------ MATERIALS PROVIDED ------

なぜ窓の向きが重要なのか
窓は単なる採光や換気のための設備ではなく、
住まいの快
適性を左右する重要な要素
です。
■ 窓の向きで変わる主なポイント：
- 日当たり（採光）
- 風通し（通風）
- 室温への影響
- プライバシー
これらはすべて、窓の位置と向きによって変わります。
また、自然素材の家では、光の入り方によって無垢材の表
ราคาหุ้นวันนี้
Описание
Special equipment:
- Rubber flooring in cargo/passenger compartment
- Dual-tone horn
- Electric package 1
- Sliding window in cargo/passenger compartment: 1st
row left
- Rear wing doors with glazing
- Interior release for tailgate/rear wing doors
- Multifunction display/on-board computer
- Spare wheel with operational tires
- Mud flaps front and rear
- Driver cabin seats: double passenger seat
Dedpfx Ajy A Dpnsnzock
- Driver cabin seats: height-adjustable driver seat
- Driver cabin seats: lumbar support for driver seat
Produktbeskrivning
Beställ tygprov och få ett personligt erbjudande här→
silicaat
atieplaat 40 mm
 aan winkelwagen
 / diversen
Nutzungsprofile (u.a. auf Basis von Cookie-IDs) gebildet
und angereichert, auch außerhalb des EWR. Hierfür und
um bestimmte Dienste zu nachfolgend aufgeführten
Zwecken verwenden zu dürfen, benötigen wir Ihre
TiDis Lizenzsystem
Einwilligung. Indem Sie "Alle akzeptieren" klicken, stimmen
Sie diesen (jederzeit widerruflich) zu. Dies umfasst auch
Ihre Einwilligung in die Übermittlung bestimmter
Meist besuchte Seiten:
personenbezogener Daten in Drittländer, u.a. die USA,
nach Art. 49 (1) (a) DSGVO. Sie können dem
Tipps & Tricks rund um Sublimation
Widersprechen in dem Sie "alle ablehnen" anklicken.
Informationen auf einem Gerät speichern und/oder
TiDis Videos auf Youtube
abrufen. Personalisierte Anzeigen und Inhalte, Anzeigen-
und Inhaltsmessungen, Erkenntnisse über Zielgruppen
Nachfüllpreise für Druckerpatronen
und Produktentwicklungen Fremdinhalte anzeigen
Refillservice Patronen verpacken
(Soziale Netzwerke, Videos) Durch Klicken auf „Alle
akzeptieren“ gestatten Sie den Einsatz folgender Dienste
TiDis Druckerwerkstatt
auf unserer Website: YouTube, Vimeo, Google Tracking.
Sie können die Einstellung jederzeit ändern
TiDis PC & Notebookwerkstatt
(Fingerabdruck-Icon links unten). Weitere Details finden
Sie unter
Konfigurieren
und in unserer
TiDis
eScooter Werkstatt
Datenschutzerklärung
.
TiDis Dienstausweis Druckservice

------

WORK TO BE COMPLETED:
For each line in the data above that contains the string "Ihre", extract the line.

ANSWER BELOW:
Zwecken verwenden zu dürfen, benötigen wir Ihre
Ihre Einwilligung in die Übermittlung bestimmter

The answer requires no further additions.